RORY: Are you sure the first thing you wanna do in office is to get a ninety-three year old woman sacked?
PARIS: Hey, at least I’m not putting her on an iceberg and shoving her off to sea …
Paris refers to a stereotype of Eskimo culture where the elderly were put on an ice floe to die when they became a burden. Although some Eskimos did practice senilicide (the killing of the elderly), it was rare, usually only practised during famines, and there is no record of anyone being put out on the ice to die – simple abandonment was probably the most common method. In many cases, it may have been what we might refer to as assisted suicide. It is no longer practised in Eskimo culture, and hasn’t been for a very long time.
The idea of elderly Eskimos being pushed out to sea on ice floes might have come from the 1960 adventure film, The Savage Innocents, directed and co-written by Nicholas Ray, and based on the 1950 novel Top of the World by Swiss author Hans Ruesch. The film stars Anthony Quinn as an Inuit hunter – which is believed to be the inspiration for Bob Dylan’s 1967 song, “Quinn the Eskimo (The Mighty Quinn)”, successfully recorded by British band Manfred Mann in 1968.

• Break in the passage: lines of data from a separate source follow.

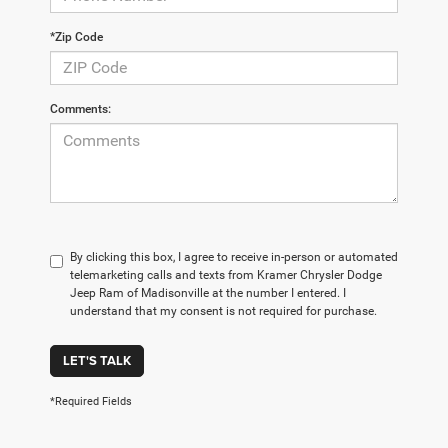
*Zip Code
Comments:
By clicking this box, I agree to receive in-person or automated
telemarketing calls and texts from Kramer Chrysler Dodge
Jeep Ram of Madisonville at the number I entered. I
understand that my consent is not required for purchase.
LET'S TALK
*Required Fields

In the film, the hunter’s mother-in-law is put on the ice to die, but is rescued soon after. In another scene, the hunter’s wife walks across the ice to commit suicide; a piece of ice breaks off and she briefly floats on the ice floe before drowning herself. The two scenes together may have suggested the popular idea of the elderly being set adrift on the ice to die.
Although Paris is made to seem a monster by getting rid of the librarian, she is ninety-three years old, and is in intensive care during this episode! Surely it is time for her to retire, on health grounds? I don’t feel as if Paris is being that unreasonable here.